# Stainless steel pasta extruder for Kitchen Machine



## mid (Jan 19, 2010)

Hello.

I'm searching for a good kitchen machine that has, as an accessory, a stainless steel pasta extruder/press. Could somebody advise me a good one with that characteristic?

Thanks


----------



## boar_d_laze (Feb 13, 2008)

What's your price range? 

I'm a little unclear on your requirments. When you say "extruder/press," does that mean it needs to be an extruder? Or, can it be a roller/cutter? 

By "stainless," how much other than the extruder plates and the rollers needs to be stainless? No plastic? Or no chrome over steel? 

The Kitchen Aid pasta maker (roller) is very nice. Bosch makes an excellent extruder that works with the meat grinder of their big mixer. You can get a pasta extruder set for the Electrolux Assistent. And so on, and so forth.

▬▬▬▬▬▬

■ **Directions for this task**
In the forum thread, rewrite the part that opens with the words containing "## boar_d_laze (Feb" and closes with "and so forth.", changing "meat grinder" to "food grinder". The records play no role in this task.

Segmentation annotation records
▬▬▬▬▬▬

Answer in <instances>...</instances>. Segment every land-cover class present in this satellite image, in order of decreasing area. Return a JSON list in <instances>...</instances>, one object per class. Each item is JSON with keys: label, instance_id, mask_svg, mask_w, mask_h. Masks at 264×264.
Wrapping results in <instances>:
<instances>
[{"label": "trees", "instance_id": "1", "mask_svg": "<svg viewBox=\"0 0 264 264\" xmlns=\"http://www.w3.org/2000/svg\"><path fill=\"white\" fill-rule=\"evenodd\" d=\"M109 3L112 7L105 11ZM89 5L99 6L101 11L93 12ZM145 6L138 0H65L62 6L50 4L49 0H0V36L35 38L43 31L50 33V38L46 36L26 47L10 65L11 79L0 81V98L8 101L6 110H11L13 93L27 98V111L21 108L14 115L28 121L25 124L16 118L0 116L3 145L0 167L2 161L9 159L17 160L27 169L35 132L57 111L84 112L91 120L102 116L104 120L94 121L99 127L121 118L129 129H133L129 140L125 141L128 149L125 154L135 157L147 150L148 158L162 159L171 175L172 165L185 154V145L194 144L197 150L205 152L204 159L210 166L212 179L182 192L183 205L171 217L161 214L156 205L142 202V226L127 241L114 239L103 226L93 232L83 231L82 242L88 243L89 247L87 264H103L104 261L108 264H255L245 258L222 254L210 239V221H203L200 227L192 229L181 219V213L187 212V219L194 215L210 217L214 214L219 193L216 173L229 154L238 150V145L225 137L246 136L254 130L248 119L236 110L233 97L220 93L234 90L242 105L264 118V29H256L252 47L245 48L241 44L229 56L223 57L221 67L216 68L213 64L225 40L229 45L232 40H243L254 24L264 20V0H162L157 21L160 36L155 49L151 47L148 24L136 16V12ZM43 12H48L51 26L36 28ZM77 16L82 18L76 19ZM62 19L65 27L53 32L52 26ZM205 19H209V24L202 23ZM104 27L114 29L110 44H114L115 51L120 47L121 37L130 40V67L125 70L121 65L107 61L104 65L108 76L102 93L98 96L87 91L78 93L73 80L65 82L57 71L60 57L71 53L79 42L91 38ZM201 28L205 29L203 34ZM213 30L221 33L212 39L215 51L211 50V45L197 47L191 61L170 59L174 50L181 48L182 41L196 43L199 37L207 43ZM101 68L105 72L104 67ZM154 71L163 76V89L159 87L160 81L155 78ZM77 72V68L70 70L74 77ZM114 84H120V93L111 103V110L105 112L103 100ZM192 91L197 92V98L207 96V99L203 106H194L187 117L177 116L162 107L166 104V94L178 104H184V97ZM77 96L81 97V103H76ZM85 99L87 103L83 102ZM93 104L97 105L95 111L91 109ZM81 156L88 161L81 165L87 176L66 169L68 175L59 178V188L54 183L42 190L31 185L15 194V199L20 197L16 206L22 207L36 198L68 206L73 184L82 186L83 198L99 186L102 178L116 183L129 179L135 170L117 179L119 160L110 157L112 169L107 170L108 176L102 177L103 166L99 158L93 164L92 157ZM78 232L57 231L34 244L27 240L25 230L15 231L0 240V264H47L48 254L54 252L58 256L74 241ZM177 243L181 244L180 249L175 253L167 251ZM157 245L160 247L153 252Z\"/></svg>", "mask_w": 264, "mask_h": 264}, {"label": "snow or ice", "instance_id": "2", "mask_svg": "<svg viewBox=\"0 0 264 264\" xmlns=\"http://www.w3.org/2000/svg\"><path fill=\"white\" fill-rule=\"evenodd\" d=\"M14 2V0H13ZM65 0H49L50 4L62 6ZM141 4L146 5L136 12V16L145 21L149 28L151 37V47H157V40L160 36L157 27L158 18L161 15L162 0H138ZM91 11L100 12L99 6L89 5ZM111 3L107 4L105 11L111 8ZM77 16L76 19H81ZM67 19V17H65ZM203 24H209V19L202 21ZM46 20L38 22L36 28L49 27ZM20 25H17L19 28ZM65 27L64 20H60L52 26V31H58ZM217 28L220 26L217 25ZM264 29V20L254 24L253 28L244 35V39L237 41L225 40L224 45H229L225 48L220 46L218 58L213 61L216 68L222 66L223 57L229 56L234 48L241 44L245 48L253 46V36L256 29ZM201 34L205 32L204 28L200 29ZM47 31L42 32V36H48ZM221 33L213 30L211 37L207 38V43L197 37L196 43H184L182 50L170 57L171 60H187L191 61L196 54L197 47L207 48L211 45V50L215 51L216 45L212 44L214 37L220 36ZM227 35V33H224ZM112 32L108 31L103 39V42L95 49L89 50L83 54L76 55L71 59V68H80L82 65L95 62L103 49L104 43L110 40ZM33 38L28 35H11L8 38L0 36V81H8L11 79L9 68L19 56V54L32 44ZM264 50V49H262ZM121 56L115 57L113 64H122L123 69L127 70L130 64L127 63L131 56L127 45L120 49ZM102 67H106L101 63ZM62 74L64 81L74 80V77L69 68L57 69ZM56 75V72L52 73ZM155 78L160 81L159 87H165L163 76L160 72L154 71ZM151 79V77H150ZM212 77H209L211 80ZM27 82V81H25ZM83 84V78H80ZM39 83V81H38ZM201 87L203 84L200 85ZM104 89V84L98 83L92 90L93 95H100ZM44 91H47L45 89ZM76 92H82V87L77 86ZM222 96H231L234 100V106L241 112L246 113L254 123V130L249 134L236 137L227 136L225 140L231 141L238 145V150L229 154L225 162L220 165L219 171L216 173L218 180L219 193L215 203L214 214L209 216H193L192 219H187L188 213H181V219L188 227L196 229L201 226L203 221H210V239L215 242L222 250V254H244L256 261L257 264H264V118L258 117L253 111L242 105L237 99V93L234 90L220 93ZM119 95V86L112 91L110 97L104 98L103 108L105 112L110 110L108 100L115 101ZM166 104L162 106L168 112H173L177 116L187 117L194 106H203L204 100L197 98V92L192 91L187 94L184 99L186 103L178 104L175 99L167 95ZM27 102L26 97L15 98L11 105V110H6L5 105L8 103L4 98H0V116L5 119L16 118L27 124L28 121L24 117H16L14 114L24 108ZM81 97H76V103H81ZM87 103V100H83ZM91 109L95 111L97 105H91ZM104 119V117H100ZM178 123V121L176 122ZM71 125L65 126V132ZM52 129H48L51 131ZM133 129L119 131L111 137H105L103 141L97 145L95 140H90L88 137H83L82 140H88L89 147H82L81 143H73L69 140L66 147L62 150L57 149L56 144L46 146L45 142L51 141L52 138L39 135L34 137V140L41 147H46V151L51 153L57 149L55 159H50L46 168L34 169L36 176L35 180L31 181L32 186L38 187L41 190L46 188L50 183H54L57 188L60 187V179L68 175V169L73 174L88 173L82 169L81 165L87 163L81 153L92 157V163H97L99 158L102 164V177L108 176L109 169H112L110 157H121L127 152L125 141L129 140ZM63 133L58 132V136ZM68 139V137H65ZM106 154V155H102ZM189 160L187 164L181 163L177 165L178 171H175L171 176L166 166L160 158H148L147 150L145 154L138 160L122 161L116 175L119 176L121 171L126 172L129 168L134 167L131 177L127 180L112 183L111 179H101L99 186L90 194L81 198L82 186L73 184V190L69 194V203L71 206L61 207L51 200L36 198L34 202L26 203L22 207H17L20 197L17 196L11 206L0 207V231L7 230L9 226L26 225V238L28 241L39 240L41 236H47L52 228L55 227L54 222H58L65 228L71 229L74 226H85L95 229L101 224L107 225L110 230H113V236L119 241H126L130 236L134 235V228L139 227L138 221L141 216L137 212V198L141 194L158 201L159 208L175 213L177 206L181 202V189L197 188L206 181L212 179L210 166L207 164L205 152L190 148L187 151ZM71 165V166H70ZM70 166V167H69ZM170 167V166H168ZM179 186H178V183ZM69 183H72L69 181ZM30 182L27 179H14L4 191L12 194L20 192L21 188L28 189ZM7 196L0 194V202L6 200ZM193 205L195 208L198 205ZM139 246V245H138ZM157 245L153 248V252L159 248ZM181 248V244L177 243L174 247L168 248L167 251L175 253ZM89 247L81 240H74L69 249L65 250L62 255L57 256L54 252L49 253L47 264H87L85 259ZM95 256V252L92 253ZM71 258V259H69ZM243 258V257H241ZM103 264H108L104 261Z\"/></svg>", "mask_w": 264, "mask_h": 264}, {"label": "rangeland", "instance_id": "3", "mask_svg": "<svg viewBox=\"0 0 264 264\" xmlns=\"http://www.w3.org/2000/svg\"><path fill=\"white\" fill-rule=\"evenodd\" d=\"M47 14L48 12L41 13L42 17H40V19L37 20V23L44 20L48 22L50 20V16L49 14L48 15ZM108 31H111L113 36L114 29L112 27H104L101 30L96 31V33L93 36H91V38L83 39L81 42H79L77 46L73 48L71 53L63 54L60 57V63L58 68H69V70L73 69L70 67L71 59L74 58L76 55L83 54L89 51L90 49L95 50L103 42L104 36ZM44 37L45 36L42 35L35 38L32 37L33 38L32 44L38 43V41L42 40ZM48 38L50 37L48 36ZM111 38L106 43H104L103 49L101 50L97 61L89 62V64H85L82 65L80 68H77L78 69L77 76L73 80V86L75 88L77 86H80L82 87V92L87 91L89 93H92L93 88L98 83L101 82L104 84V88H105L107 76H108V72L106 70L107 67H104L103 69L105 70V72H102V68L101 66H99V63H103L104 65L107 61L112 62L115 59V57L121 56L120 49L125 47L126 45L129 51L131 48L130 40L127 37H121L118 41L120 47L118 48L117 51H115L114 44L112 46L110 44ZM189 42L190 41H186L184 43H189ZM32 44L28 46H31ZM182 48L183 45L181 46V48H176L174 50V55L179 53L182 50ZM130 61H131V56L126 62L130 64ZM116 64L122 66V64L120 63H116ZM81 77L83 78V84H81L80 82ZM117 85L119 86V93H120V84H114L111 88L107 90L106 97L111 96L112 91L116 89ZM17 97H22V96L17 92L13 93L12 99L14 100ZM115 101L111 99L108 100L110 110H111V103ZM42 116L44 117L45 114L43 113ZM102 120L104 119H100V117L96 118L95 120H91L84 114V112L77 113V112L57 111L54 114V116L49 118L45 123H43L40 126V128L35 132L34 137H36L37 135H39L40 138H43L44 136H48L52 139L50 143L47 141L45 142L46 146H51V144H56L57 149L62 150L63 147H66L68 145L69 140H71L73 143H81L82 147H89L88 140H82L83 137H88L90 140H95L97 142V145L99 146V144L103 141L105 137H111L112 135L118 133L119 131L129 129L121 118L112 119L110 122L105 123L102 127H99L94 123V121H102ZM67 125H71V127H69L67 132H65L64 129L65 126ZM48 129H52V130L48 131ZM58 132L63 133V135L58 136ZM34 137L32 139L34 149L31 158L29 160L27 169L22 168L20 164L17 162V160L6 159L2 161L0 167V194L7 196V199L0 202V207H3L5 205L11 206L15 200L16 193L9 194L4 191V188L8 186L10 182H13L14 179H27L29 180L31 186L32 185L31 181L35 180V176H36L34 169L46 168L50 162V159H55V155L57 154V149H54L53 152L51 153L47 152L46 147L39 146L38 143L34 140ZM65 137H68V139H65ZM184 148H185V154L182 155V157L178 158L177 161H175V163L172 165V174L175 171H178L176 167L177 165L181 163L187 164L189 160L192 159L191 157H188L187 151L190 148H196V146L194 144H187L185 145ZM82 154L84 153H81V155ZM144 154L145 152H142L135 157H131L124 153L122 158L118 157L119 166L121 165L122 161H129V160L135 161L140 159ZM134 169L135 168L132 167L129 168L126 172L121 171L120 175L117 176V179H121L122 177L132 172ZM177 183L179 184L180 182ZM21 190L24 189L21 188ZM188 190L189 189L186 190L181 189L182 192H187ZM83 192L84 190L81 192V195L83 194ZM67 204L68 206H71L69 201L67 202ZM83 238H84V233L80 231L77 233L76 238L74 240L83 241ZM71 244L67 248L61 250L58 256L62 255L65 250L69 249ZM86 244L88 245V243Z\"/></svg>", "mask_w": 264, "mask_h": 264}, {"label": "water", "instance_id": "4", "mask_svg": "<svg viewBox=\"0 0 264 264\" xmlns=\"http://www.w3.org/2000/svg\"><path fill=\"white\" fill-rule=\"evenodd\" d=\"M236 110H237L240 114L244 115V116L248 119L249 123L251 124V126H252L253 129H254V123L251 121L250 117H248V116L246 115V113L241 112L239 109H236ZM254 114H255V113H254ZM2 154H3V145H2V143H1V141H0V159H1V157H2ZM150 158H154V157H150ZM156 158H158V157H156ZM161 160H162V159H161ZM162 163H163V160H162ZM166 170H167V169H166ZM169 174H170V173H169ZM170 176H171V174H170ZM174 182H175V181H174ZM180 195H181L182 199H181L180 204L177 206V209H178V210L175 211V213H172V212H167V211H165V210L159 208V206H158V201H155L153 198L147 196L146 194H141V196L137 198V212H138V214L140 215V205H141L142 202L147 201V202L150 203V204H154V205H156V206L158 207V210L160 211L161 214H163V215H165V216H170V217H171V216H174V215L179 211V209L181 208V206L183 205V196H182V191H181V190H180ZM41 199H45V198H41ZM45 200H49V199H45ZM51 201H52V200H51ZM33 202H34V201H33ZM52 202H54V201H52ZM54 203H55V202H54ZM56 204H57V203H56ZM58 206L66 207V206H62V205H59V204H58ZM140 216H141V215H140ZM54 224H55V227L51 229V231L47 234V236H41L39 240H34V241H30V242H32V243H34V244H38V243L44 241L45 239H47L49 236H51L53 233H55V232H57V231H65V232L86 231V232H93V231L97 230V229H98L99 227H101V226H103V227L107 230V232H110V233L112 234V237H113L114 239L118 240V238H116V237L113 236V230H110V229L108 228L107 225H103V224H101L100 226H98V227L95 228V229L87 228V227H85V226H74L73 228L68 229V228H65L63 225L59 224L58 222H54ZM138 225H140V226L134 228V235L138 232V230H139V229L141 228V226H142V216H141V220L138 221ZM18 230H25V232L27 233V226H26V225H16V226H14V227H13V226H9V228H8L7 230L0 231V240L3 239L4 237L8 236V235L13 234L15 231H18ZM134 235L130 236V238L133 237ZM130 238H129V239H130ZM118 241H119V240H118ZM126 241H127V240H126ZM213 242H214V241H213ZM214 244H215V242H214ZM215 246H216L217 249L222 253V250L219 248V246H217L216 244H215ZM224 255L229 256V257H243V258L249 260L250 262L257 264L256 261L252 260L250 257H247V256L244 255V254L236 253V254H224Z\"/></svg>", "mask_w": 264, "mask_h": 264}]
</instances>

▬▬▬▬▬▬

■ **Worked solution**
## boar_d_laze (Feb 13, 2008)

What's your price range? 

I'm a little unclear on your requirments. When you say "extruder/press," does that mean it needs to be an extruder? Or, can it be a roller/cutter? 

By "stainless," how much other than the extruder plates and the rollers needs to be stainless? No plastic? Or no chrome over steel? 

The Kitchen Aid pasta maker (roller) is very nice. Bosch makes an excellent extruder that works with the food grinder of their big mixer. You can get a pasta extruder set for the Electrolux Assistent. And so on, and so forth.